If white men were able to justify mistreatment of black bodies as honoring white women, their actions could take place without question. Because as Davis inquires:
“Who would defend a rapist?”
Well, anyone who condemns Cosby, Jackson, Bryant or any other black man accused of sexually violating white women (or in Jackson’s case children), is in fact defending a rapist by buying into a poorly veiled act of deflection by America’s initial and most consistent rapist–the white white male.
I do not believe Cosby, Jackson, Bryant or Parker are guilty of the proposed allegations, because to believe these allegations is to believe that my father, brothers, cousins, uncles and grandfathers and every black man that I’ve encountered is a monster. To believe this, suggests a fatal misunderstanding of who the real monster is.
In believing the myths of our oppressor, we allow ourselves to exist under the false pretense that action of the black male body can surpass four hundred years of sheer evil on the part of the white man (and woman).
The black collective must make the unified decision to not validate criminal claims cast onto our community. We must question any allegation that accompanies any member of our community. We must distrust the media that habitually features black bodies in an unflattering light to encompass the necessary binary opposite to a fictive white greatness.
In closing, the black body as a criminal is a functioning paradox, because the black body bears the greatest crime in the history of civilization.
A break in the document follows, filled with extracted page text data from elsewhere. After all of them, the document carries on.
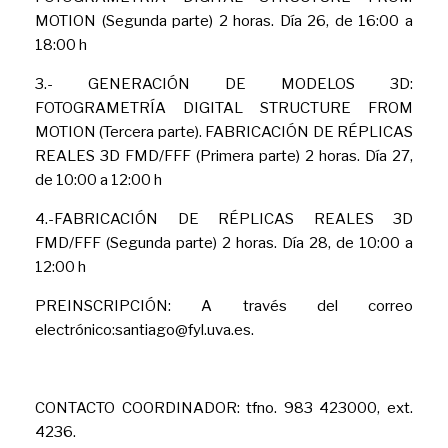
MOTION (Segunda parte) 2 horas. Día 26, de 16:00 a
18:00 h
3.- GENERACIÓN DE MODELOS 3D:
FOTOGRAMETRÍA DIGITAL STRUCTURE FROM
MOTION (Tercera parte). FABRICACIÓN DE RÉPLICAS
REALES 3D FMD/FFF (Primera parte) 2 horas. Día 27,
de 10:00 a 12:00 h
4.-FABRICACIÓN DE RÉPLICAS REALES 3D
FMD/FFF (Segunda parte) 2 horas. Día 28, de 10:00 a
12:00 h
PREINSCRIPCIÓN: A través del correo
electrónico:santiago@fyl.uva.es.
CONTACTO COORDINADOR: tfno. 983 423000, ext.
4236.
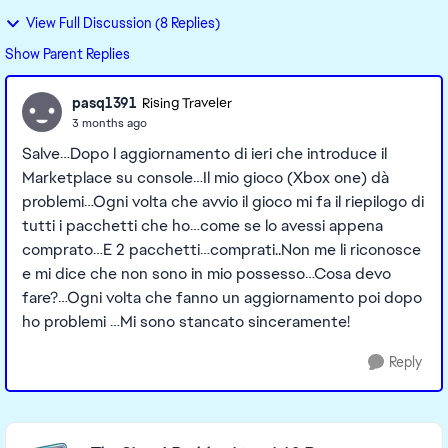
View Full Discussion (8 Replies)
Show Parent Replies
pasq1391
Rising Traveler
3 months ago
Salve…Dopo l aggiornamento di ieri che introduce il
Marketplace su console…Il mio gioco (Xbox one) dà
problemi…Ogni volta che avvio il gioco mi fa il riepilogo di
tutti i pacchetti che ho…come se lo avessi appena
comprato…E 2 pacchetti…comprati..Non me li riconosce
e mi dice che non sono in mio possesso…Cosa devo
fare?…Ogni volta che fanno un aggiornamento poi dopo
ho problemi …Mi sono stancato sinceramente!
Reply
Featured Places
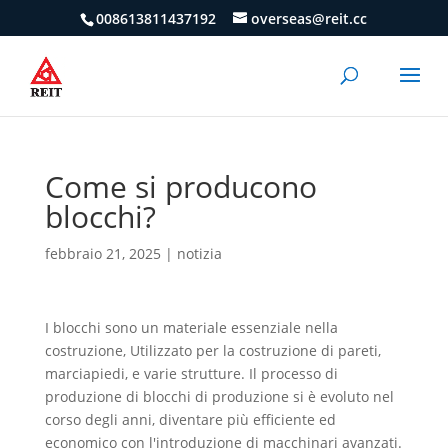
008613811437192
overseas@reit.cc
Come si producono
blocchi?
febbraio 21, 2025
|
notizia
I blocchi sono un materiale essenziale nella
costruzione, Utilizzato per la costruzione di pareti,
marciapiedi, e varie strutture. Il processo di
produzione di blocchi di produzione si è evoluto nel
corso degli anni, diventare più efficiente ed
economico con l'introduzione di macchinari avanzati.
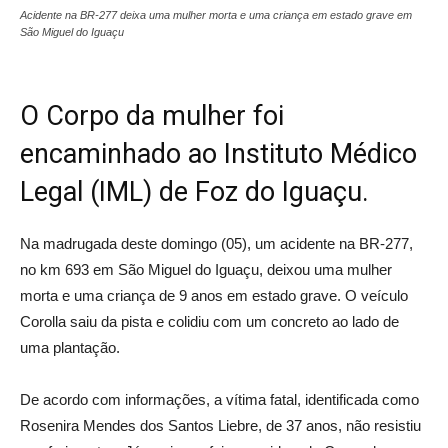
Acidente na BR-277 deixa uma mulher morta e uma criança em estado grave em
São Miguel do Iguaçu
O Corpo da mulher foi
encaminhado ao Instituto Médico
Legal (IML) de Foz do Iguaçu.
Na madrugada deste domingo (05), um acidente na BR-277,
no km 693 em São Miguel do Iguaçu, deixou uma mulher
morta e uma criança de 9 anos em estado grave. O veículo
Corolla saiu da pista e colidiu com um concreto ao lado de
uma plantação.
De acordo com informações, a vítima fatal, identificada como
Rosenira Mendes dos Santos Liebre, de 37 anos, não resistiu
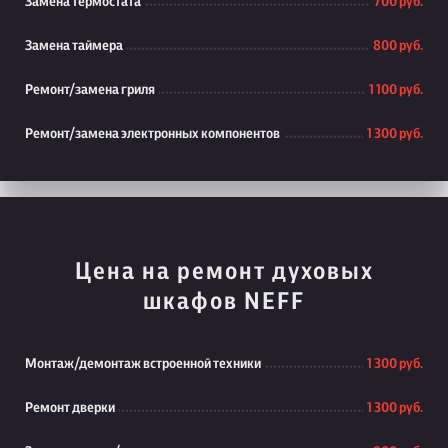
Замена термостата
700 руб.
Замена таймера
800 руб.
Ремонт/замена гриля
1 100 руб.
Ремонт/замена электронных компонентов
1 300 руб.
Цена на ремонт духовых
шкафов NEFF
Монтаж/демонтаж встроенной техники
1 300 руб.
Ремонт дверки
1 300 руб.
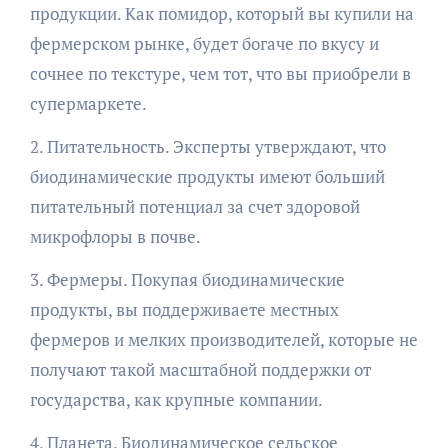
продукции. Как помидор, который вы купили на
фермерском рынке, будет богаче по вкусу и
сочнее по текстуре, чем тот, что вы приобрели в
супермаркете.
2. Питательность. Эксперты утверждают, что
биодинамические продукты имеют больший
питательный потенциал за счет здоровой
микрофлоры в почве.
3. Фермеры. Покупая биодинамические
продукты, вы поддерживаете местных
фермеров и мелких производителей, которые не
получают такой масштабной поддержки от
государства, как крупные компании.
4. Планета. Биодинамическое сельское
The black collective is not the criminal, we are the evidence of a crime.
And to those who scoff at my assertions, allow me to point out that I am African with a white man’s last name writing this combative piece in ENGLISH.
So… who’s the rapist?
Cosby, Parker, Jackson and every other descendant of abducted Africans mirror this very tragedy and thus illustrate that the black body is systemically raped in traditional and contemporary settings, although portrayed otherwise.